Si tratta dell’omicidio del collaboratore di giustizia Luigi Ilardo, ammazzato il 10 maggio 1996.
La prima sezione penale della Corte di Cassazione ha appena emesso la sua sentenza, che conferma la condanna all’ergastolo per i boss Giuseppe Madonia e Vincenzo Santapaola, ritenuti i mandanti, per Maurizio Zuccaro, considerato l’organizzatore, e per Orazio Benedetto Cocimano, il killer.
Ma resta in piedi – come è successo per tanti, troppo omicidi mafiosi – e grosso come una casa l’interrogativo: sono stati realmente cercati i mandanti autentici, ossia quel livello paramafioso di politici & colletti bianchi ritualmente alle spalle di tutti i delitti eccellenti?

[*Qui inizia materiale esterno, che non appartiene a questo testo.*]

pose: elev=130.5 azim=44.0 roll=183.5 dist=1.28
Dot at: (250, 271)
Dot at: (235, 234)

Ilardo non era un personaggio di spicco o noto alle cronache.
Ma una pedina strategica, vale a dire l’uomo che conosceva tutti i movimenti del super boss Bernardo Provenzano e aveva suggerito agli inquirenti la via per catturarlo già il 31 ottobre 1995, ben 11 anni prima di quanto è poi successo, consentendo quindi a Provenzano di potersi godere una lunga, tranquilla libertà.
Aveva rivelato tutti i dettagli su Provenzano e gli equilibri mafiosi dell’epoca al colonnello dei carabinieri Michele Riccio. Una collaborazione durata tre anni, nel corso dei quali gli imput di Ilardo hanno consentito non pochi arresti.

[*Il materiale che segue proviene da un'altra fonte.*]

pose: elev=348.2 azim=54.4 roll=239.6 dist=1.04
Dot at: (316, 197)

Ma su quella pista i superiori di Riccio sono risultati totalmente sordi. Non hanno voluto dar retta alle dritte di Ilardo, il quale è stato letteralmente mandato allo sbaraglio. Un collaboratore ascoltato fino ad un certo punto e poi non più, che diventa quindi un bersaglio più facile per gli lo vuole eliminare, affinchè non apra più bocca.
In questo clima matura l’omicidio di Ilardo.
Ecco le parole di Riccio al processo: “Il 2 maggio Ilardo si è recato a Roma per parlare della sua collaborazione. Pochi gironi dopo il suo rientro in Sicilia fu ucciso. E la necessità dell’accelerazione va letta in relazione a quella che è la cronologia degli eventi”.
Soddisfatti a metà i familiari della sentenza di Cassazione, visto che ha trovato conferma l’impalcatura base e sono stati condannati i mafiosi, ma manca il solito tassello ‘politico’, e quindi i veri mandanti sono sempre a volto coperto.
Sottolinea la figlia, Luana Ilardo: “Questa è una sentenza importante, segna una pietra miliare. Ma è un omicidio sul quale va fatta completa luce. E’ una prima sentenza che ci restituisce un pezzo di giustizia, con le condanne dei boss di Cosa nostra. Però ci sono altre responsabilità che devono essere trovate e domande che devono avere una risposta”
Nel corso della sua collaborazione, tra l’altro, Ilardo ha fornito concrete indicazioni sui rapporti tra mafia, politica e massoneria in Sicilia e non solo. Ottimi e abbondanti motivi per eliminarlo.